Passage for review:
■ ■ ■

From the bald, we headed down the main meadow past some unexpected patches of wetland flowers. Then came a short bushwhack into the woods to find the hidden lakes. Thankfully, we found them with no problem. I’m calling them North and South Secret Lakes for the obvious reason that you can’t see them from anywhere. We had a fun time exploring them, mainly the south one on the Douglas County side of the county line, which coincidentally appears to run between them. John and I ended up bushwhacking through a brushy area of willows and blooming creek dogwood (Cornus sericea) at the far end of the lake. There was some shrubless wetland on the far side that was filled with gorgeous tall bluebells (Mertensia paniculata). Elk had made a maze of paths through here, leading to a small creek.

South Secret Lake

There were some blooming pond lilies (Nuphar polysepala) in South Secret Lake. The smaller leaves are arumleaf arrowhead (Sagitarria cuneata). These will bloom later.

We decided to leave our boots on for the short trek up to the meadow and through a brief boundary of forest around the main lake. The north side we popped out on was very wet, and there was no getting near some pretty cottongrass, so we headed to the other side where there were lots of elephant’s head (Pedicularis groenlandica). On the way, we passed a small patch of sundews (Drosera rotundifolia) that I had never noticed before. Heading back up from the lake, I spotted a much more unusual addition to the list, a very small annual called false-mermaid (Floerkea prosperinacoides) that I’d only seen a few times before, much farther south. It seemed awfully close to the county line, so, since it would be a new county record, I double-checked the maps, but I believe it is just over on the Douglas County side—darn! It was getting quite late, so I did not spend any time trying to find it farther north in the meadow. That will have to wait for another trip.

Some of these tiny grapeferns were under an inch tall.

Some of these tiny grapeferns were under an inch tall. The fertile part is what looks like a cluster of grapes. The small pinnate leaves are near the base of the plant.

■ ■ ■

Given information:

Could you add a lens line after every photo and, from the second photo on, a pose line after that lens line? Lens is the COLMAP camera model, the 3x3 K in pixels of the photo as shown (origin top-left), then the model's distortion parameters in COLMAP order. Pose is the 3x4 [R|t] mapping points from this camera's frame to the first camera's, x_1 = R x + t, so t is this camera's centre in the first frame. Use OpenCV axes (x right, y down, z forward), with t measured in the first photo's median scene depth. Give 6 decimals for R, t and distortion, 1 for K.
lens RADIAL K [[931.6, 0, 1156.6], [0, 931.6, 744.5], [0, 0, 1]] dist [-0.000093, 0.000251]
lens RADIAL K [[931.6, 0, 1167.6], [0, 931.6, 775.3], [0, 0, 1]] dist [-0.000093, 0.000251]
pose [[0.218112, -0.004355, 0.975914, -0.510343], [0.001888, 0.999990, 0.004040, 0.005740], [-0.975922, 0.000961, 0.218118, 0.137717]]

■ ■ ■

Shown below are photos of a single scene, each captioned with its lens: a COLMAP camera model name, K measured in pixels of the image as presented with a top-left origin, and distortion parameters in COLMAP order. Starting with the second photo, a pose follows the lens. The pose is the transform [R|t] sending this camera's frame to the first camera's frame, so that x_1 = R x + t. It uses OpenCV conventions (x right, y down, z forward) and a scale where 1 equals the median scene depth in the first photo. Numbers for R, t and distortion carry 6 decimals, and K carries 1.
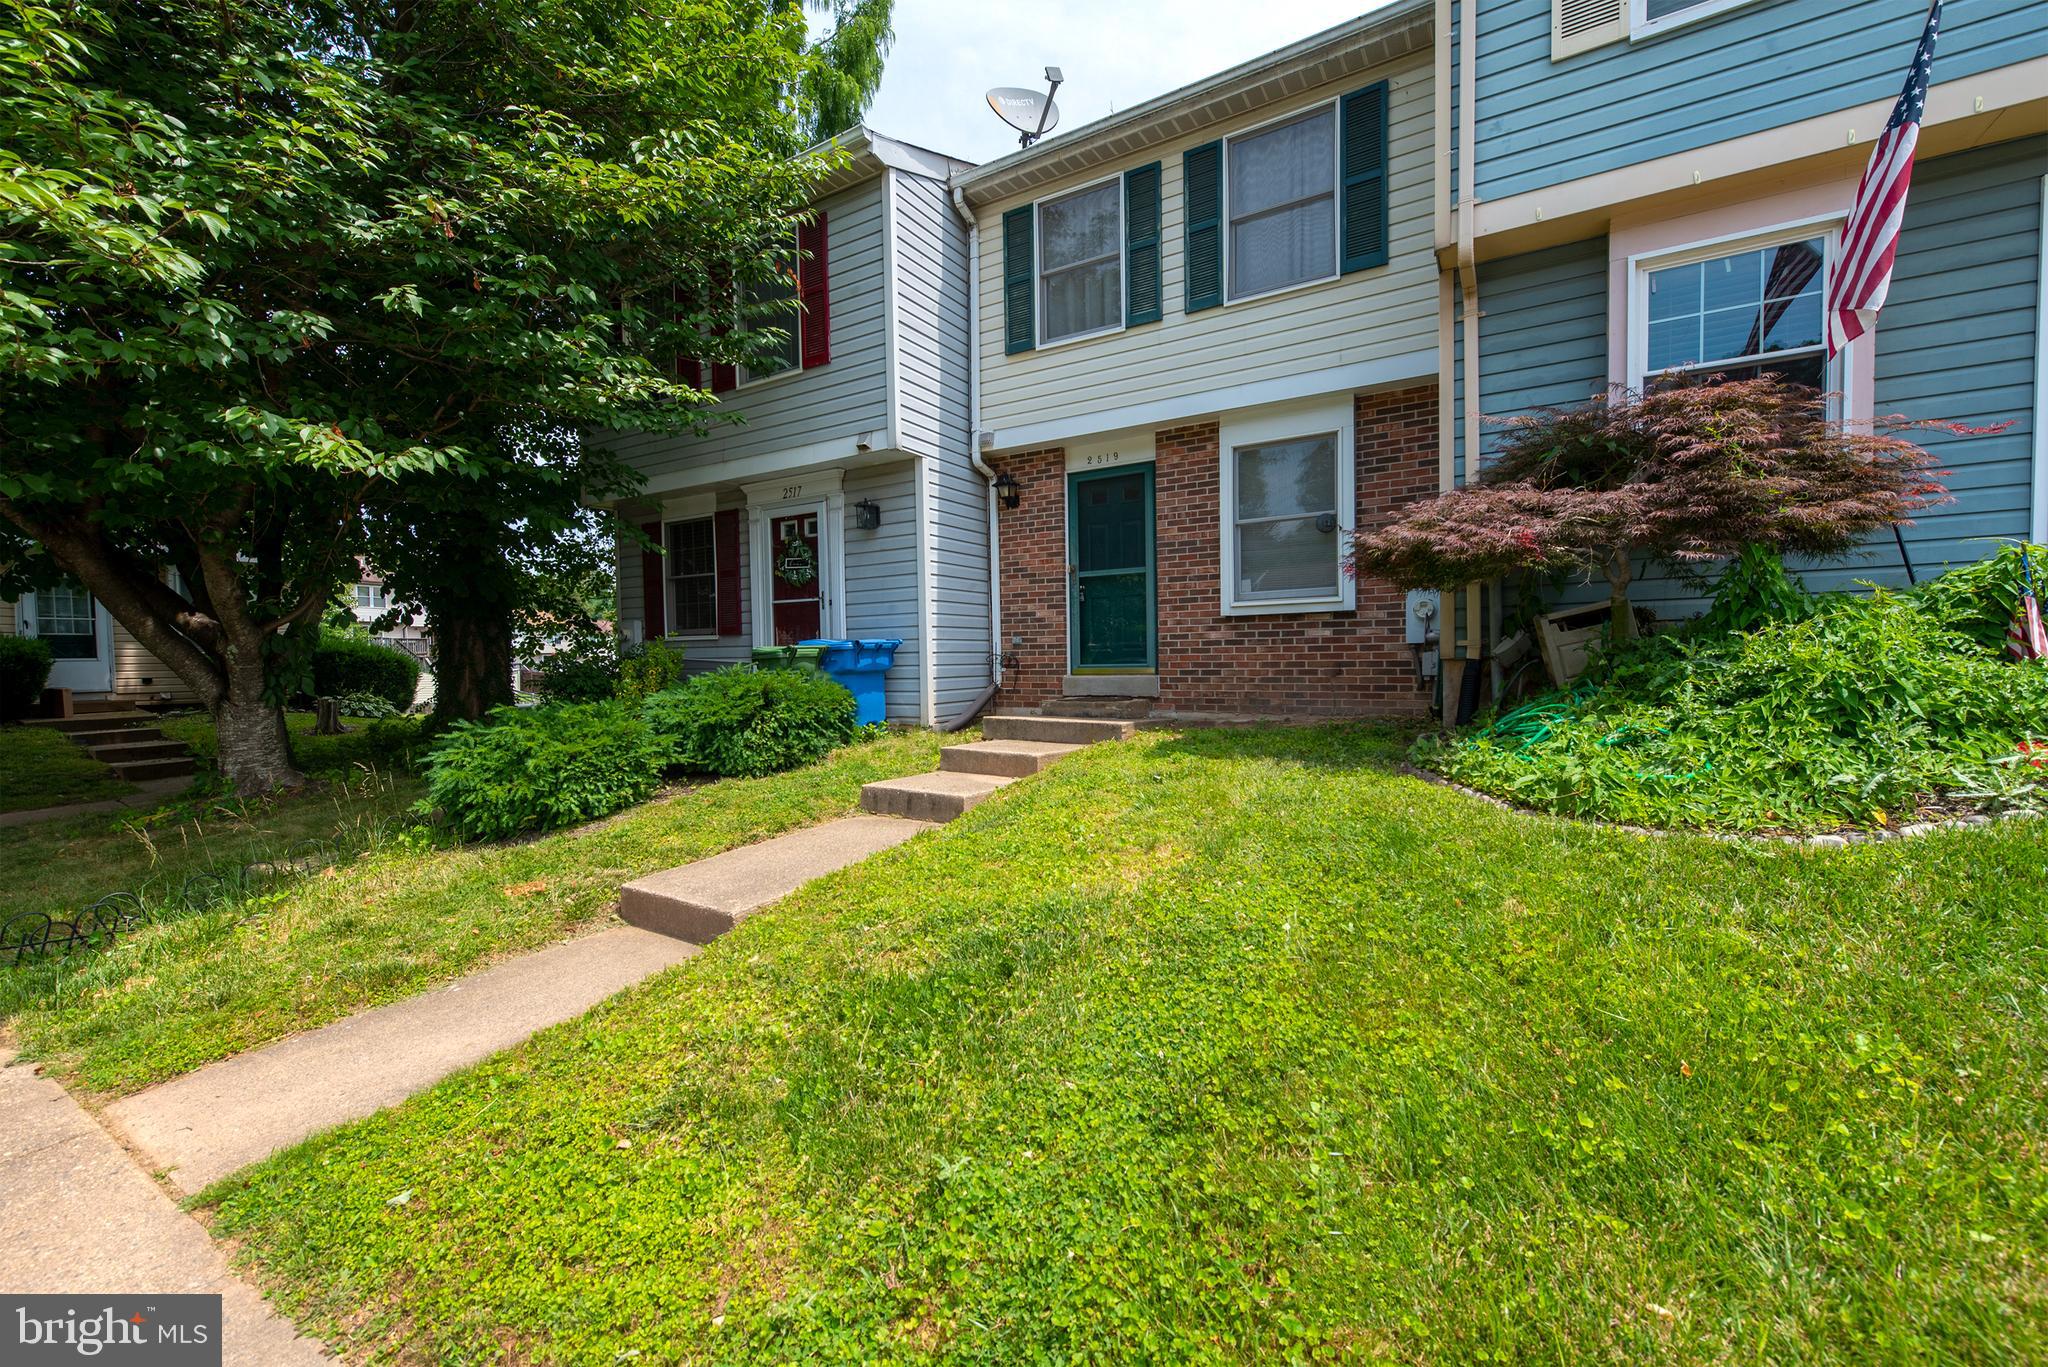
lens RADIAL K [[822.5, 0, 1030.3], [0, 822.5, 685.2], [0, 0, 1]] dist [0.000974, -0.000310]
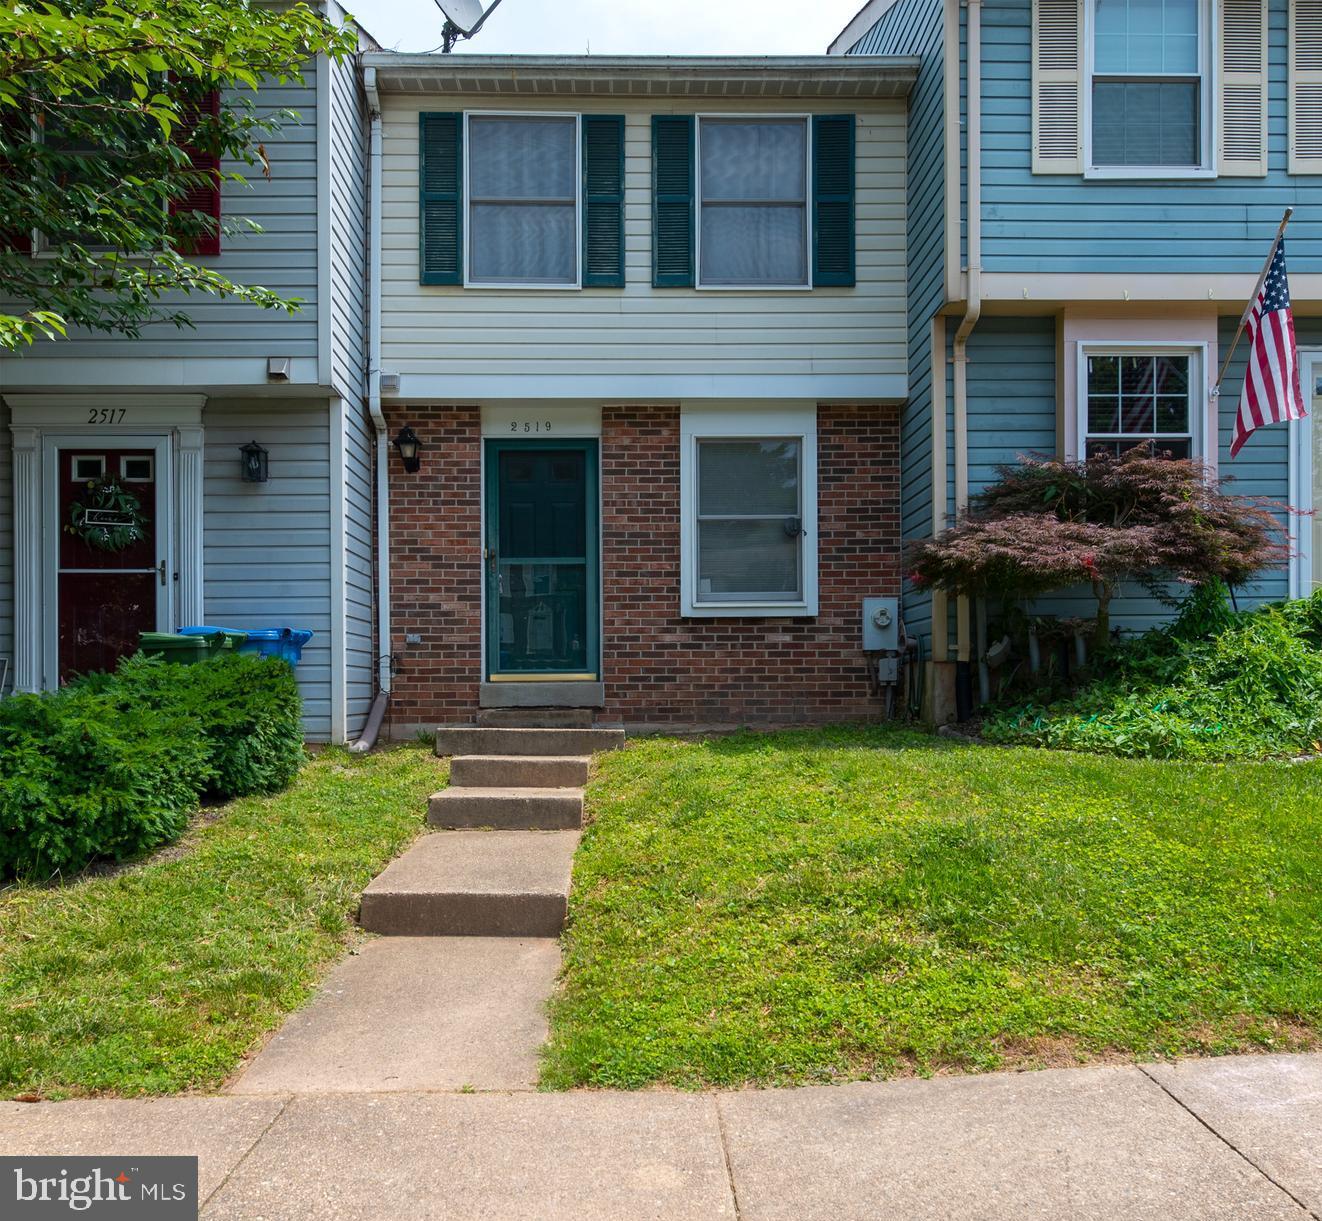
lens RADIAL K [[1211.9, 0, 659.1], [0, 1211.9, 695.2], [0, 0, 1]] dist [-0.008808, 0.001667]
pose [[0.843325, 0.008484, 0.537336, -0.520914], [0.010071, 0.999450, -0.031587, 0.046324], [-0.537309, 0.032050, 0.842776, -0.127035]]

■ ■ ■

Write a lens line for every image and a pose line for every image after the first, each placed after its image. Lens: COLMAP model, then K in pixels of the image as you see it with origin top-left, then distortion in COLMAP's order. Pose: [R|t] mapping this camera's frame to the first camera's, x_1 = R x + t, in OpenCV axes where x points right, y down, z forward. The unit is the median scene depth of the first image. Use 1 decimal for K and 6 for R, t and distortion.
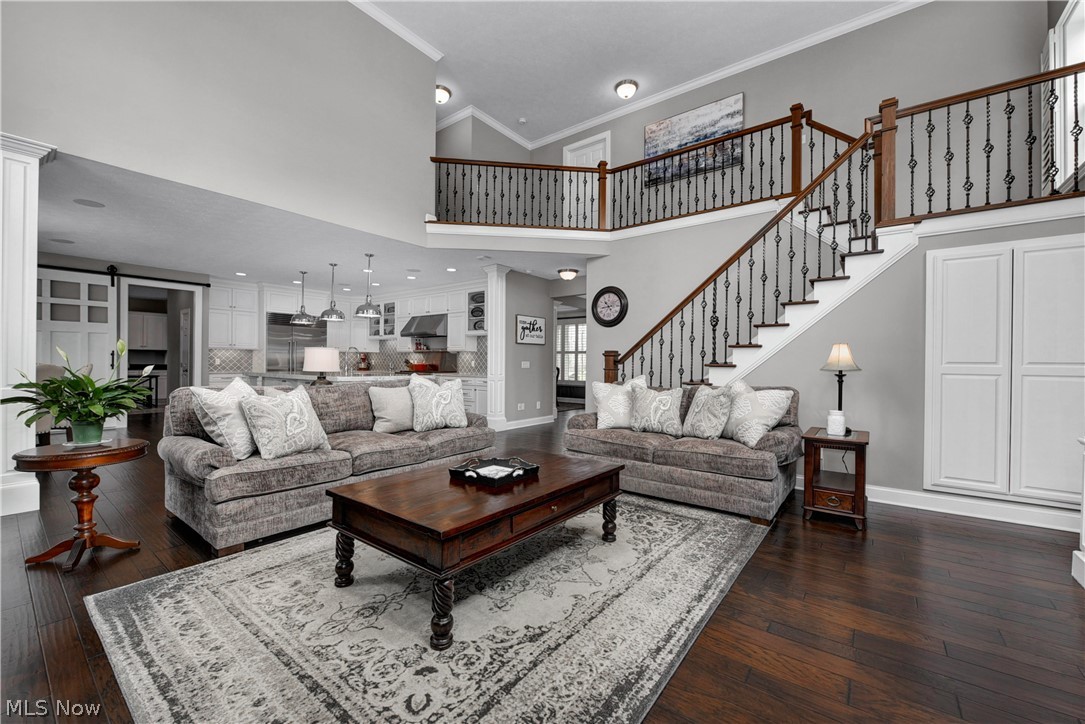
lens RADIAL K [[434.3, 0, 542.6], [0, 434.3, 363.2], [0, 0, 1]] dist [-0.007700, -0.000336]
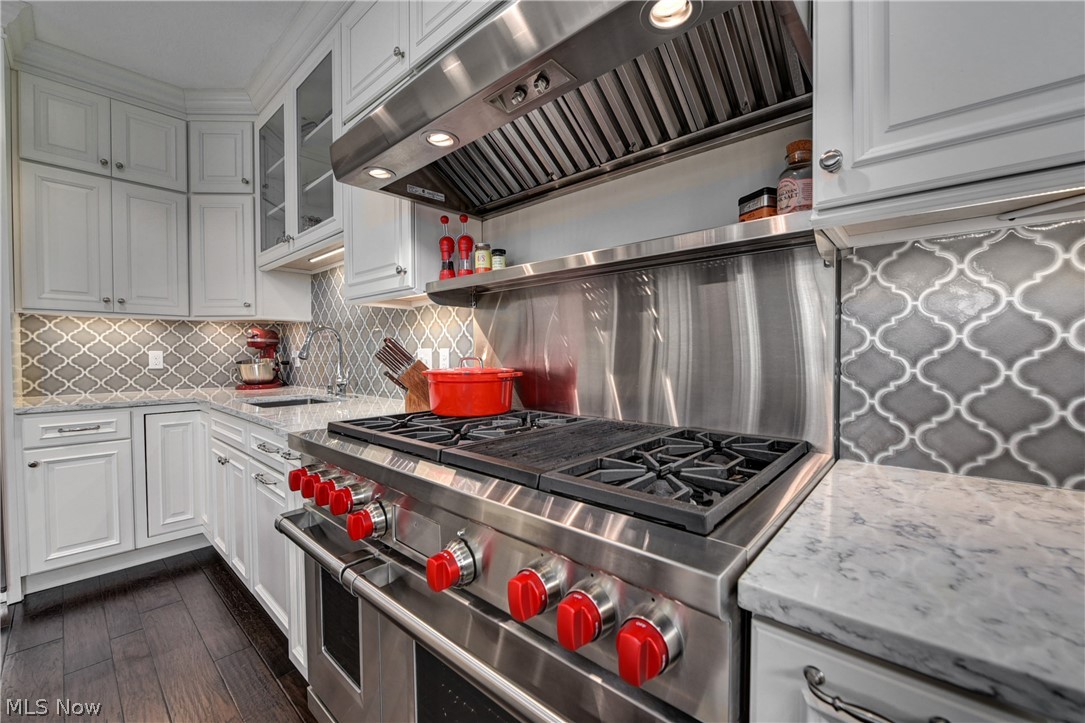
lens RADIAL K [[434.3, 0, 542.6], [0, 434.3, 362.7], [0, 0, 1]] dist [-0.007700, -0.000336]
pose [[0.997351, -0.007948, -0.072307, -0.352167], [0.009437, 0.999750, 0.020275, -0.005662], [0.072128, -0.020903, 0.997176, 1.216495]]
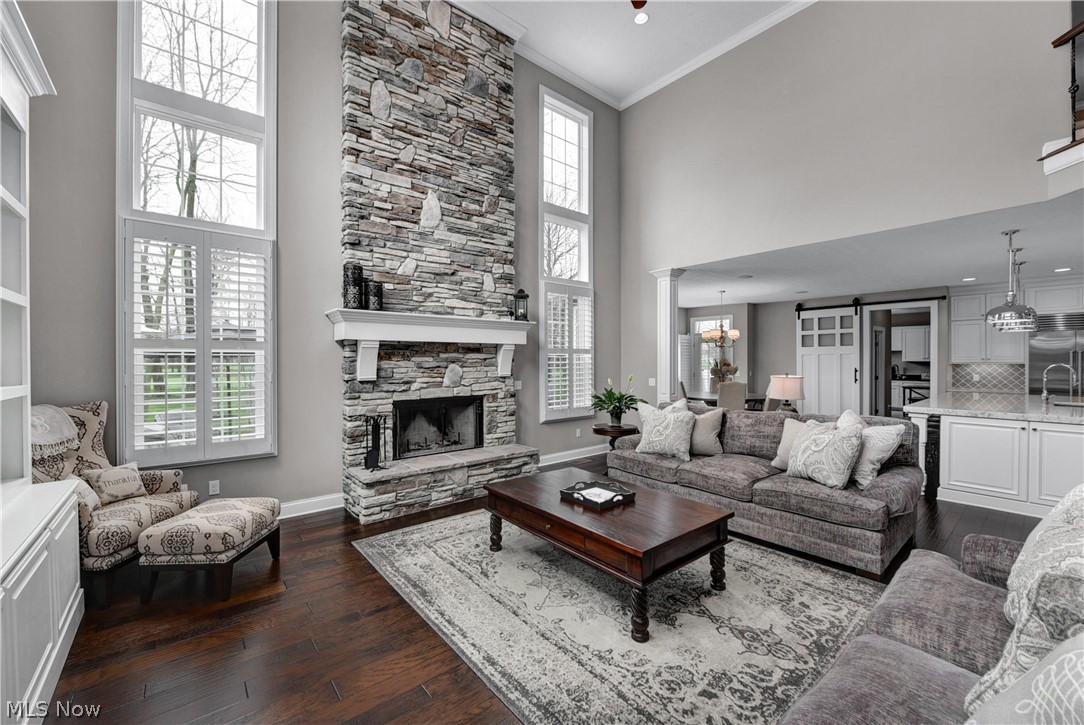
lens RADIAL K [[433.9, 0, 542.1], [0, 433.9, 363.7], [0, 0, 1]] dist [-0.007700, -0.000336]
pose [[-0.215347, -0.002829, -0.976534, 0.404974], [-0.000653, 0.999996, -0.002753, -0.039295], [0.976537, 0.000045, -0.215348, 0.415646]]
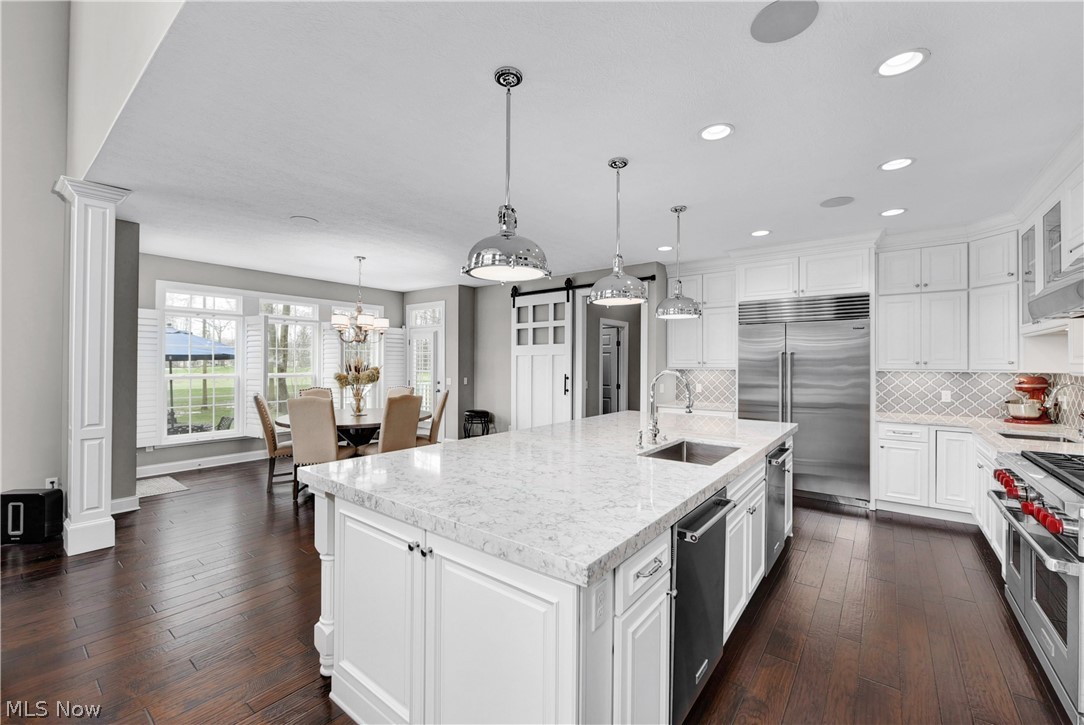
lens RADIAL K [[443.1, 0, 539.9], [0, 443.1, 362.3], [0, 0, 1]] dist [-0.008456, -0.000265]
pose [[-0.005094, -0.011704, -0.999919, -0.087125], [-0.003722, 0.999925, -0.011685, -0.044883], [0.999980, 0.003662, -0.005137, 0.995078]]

■ ■ ■

Work order: Carry on the trip report about North and South Secret Lakes, starting right after its final sentence. The data isn't needed here.

Output of the task:
With all the cool things we’d seen, we thought we had done pretty well and were ready to head home when we reached the car. It was much later than any of us had realized. But the excitement was not over yet. While snacking and milling around the car, I went to check out the damp ditch on the other side of the road. I noticed some of the little orange-yellow blossoms of bog St. John’s wort (Hypericum anagalloides). Clay had asked about it earlier in the day when we saw the little leaves creeping about the wetland, so I called him over to see the flowers. While bending down to show him, I spotted some very tiny clusters of yellow-green balls, rather grape-like—a grapefern or moonwort (Botrychium)! It was least moonwort (B. simplex), the same species that grows at Waterdog Lake (see Awesome Day at Groundhog). This is only the second place I’ve ever seen it. I was thrilled, to say the least. Late though it was, we couldn’t just leave without looking at these more carefully. We counted several dozen, but there could well have been more. They seemed to disappear as soon as I stood up. I also marked what appeared to be the ends of the narrow strip they were growing in, so Molly Juillerat, the Forest Service botanist, could find them.

This Pacific chorus frog seemed out of place on the hot, rocky slope.

This Pacific chorus frog seemed out of place on the hot, rocky slope.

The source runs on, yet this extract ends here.